- Born: 1981
- Known for: Contemporary artist
- Website: erinhanson.com

= Erin Hanson =

American artist (born 1981)

Erin Hanson (born 1981) is an American painter known for her "Open Impressionism style of work characterized by minimal brush strokes and the impasto application of paint."

== Early years ==
Born in 1981, Hanson began painting as a child, learning oils, watercolor, pen and ink, pastels and life drawing from art instructors. She began commissioning portraits of her neighbor's pets at age 10 and by age 12, she was employed after school by a mural studio, learning the techniques of acrylics on the grand scale of 40-foot canvases. Hanson has said that her first encounter with the Vincent van Gogh painting "Irises" in elementary school was decisive and marked the beginning of her appreciation for Impressionism. A high school scholarship took her to Otis College of Art and Design where she focused on figure drawing. After graduation from University of California, Berkeley, Hanson moved to Las Vegas, Nevada, where she began an import business, but her rock climbing and hiking hobbies ultimately led her back to her childhood passion for painting.

== Technique ==
Hanson employs an "Open Impressionism," style of painting that uses wide brush strokes and an alla prima technique where the paint is applied wet on wet without letting earlier layers dry. Hanson's typical style mixes paint from a limited palette of four or five colors with minimal brush strokes. During an interview, Hanson said she takes dozens of reference photos, which she can later use in the studio before she paints. In 2022, Hanson was one of several professional artists who learned their technique was included without their permission in a data set used to train a text-to-image AI computer program.

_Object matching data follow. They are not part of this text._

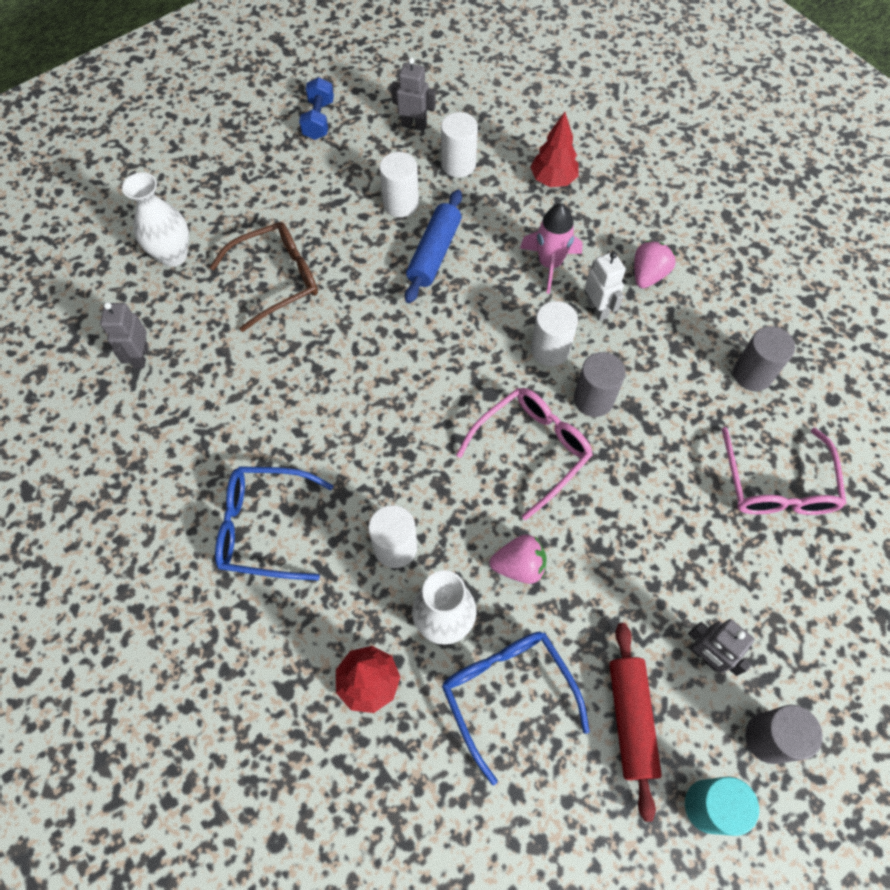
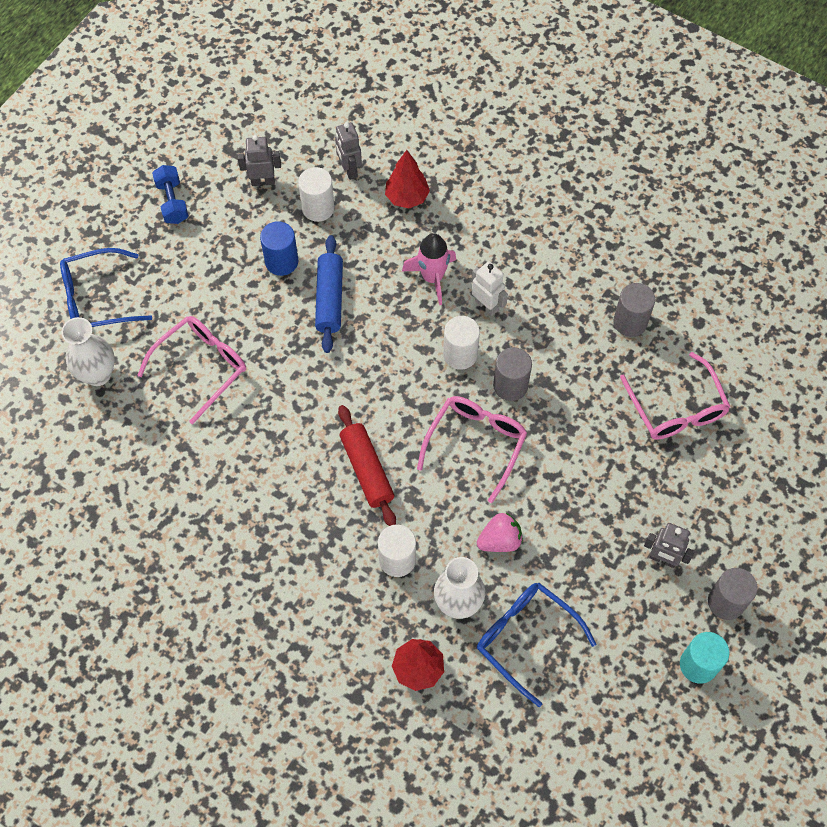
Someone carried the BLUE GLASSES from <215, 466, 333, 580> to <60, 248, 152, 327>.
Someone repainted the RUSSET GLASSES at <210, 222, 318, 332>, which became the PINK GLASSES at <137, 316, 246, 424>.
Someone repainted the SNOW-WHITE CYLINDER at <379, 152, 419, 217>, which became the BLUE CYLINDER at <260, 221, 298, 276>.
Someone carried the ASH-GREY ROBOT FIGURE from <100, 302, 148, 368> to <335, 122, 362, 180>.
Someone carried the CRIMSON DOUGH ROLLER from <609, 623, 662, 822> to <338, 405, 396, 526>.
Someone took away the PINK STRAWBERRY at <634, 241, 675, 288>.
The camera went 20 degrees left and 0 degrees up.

== Subjects and influences ==
Hanson's paintings depict the natural beauty of the United States and the American West. Her frequent trips to National Parks and other places in nature include backpacking expeditions, rock climbing and photo safaris. Hanson has mentioned that she has been inspired by Red Rock Canyon near Las Vegas, Nevada, and Mojave Desert in Southern California. Some places captured in her paintings include Paso Robles, Joshua Tree National Park and the Anza-Borrego Desert.

== Shows and exhibitions ==
Hanson's work has been displayed in fine art galleries and museums such as the St. George Art Museum, La Salle University Art Museum, Mattatuck Art Museum and Bone Creek Museum of Agrarian Art. Her painting "Desert in Color" won Best of Show at the 2019 Cowgirl Up! art show in Wickenburg, Arizona, which features top women artists from across the nation.